浦和レッズが東京ヴェルディに敗れた週末、京都サンガF.C.、湘南ベルマーレ、ジュビロ磐田、北海道コンサドーレ札幌など、下位のチームが勝利。気が付けば、浦和にもJ2降格の危機が迫っていた。 そして、次に控えるのは悪天候で延期となっていた、柏…
浦和レッズが東京ヴェルディに敗れた週末、京都サンガF.C.、湘南ベルマーレ、ジュビロ磐田、北海道コンサドーレ札幌など、下位のチームが勝利。気が付けば、浦和にもJ2降格の危機が迫っていた。
そして、次に控えるのは悪天候で延期となっていた、柏レイソルとのホームゲーム。クラブの内外で、これまであまり話題になっていなかった”残留争い”というワードも飛び交う中で、同じ勝ち点39だった柏戦は”6ポイントゲーム”の様相を呈した。
ヴェルディ戦から柏戦まで中3日しかなかったが、チアゴ・サンタナの提案で、試合から2日後の練習前に1時間の選手ミーティングを行った。そこで戦術的なすり合わせをするというより、それぞれの選手がどういうところに問題を感じているかを忌憚なく言い合うというものだ。そこで渡邊凌磨が指摘したのはチームの戦術以前に、選手一人ひとりが自分の特長を発揮できなくなってしまっているというものだった。
「個人個人の力が引き出されない感じで、不完全燃焼で90分を終えることって、めちゃめちゃ今シーズンあったと思うので。それをなくしながら、最後にチームとしてこうしていくべきだよねっていう会話ができれば、いい位置にいられるんじゃないかなって思うので。まずは個人のところに、個人個人がフォーカスしてかなと思います」
そう主張する渡邊は、ヘグモ前監督からスコルジャ監督になり、守備のタスクが増えたことに関しても「あそこまで攻撃的にやっていた分、守備の細かいところまでやらなきゃいけなくなったところにギャップを感じている選手はもしかしたらいるかもしれないけど、それがベースというか。この現代、僕は守備が大事だと思っているから。そこは怠らずに、どれだけそのあと攻撃に出ていけるか」と語り、当たり前のように守備をこなしながら、攻撃面も向上させていく必要性を訴えた。
■グスタフソンと佐藤が見せたもの
柏戦は最後の最後に相手のハンドでPKを獲得し、FWチアゴ・サンタナが決める形で1−0の勝利。残留に大きく前進したが、内容面はまだまだながら、選手たちがそれぞれ直向きに、勝利を求めて戦うという兆しは感じられるゲームだった。

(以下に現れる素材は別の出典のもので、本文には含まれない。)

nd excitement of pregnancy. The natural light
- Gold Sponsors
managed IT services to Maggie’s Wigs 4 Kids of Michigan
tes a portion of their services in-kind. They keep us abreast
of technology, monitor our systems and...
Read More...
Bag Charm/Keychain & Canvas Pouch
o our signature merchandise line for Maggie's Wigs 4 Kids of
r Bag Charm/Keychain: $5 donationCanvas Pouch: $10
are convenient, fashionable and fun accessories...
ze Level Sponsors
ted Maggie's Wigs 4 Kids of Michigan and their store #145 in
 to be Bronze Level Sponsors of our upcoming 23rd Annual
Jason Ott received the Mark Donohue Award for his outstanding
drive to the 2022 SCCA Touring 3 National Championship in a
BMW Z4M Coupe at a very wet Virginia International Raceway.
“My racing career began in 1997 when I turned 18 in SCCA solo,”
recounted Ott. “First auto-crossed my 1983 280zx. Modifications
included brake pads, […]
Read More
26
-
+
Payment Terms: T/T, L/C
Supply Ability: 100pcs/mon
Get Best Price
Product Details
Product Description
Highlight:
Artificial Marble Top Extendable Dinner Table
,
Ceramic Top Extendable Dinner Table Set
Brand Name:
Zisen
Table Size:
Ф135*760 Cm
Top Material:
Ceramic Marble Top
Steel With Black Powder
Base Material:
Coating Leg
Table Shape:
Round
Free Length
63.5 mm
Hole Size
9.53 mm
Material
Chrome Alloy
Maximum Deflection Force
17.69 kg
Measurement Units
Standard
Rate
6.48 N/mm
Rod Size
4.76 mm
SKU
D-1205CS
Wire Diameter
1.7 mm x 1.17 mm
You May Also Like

そこから1週間が経っての横浜F・マリノス戦ということで、サミュエル・グスタフソンの展開力を主な攻撃の起点にサイドからチャンスを作り、後ろからは出場停止のマリウス・ホイブラーテンに代わり、左のセンターバックでスタメン起用された佐藤瑶大が、井上黎生人とのコンビで相手エースのアンデルソン・ロペスを抑えながら、攻撃では対角のロングパスや縦に差し込むボールで、アクセントを生み出した。
アタッキングサードにボールを運んでから、フィニッシュまで時間をかけてしまうシーンが多かったが、佐藤の縦パスから松尾が飛び出して、推しくもオフサイドになった場面や井上を起点に、松尾のポストから渡邊のスルーパスにFWブライアン・リンセンが抜け出したシーンは、フィニッシュがうまく行けばゴールという形だった。正直、長過密日程のマリノスが体力的に足が止まったり、間延びしたところを利用できた側面もあるが、スコルジャ監督が就任してからの試合では一番ビルドアップからチャンスメイクが形になった試合だった。
■苦しみを必要なプロセスに
本質的にマインドの異なる監督に交代したことで、チームが一度巻き戻ってしまったことは確かだ。もしヘグモ体制のまま我慢して、成長を続けていったらどうなるかという世界線は途切れてしまった。
来年の夏に行われるクラブワールドカップを含めて、ここから浦和がチーム力を上げていく上で、現在の苦しみは必要なプロセスだったと考えて、今は1試合1試合で勝利を目指しながら、来シーズンにつながるものを築いていくしかない。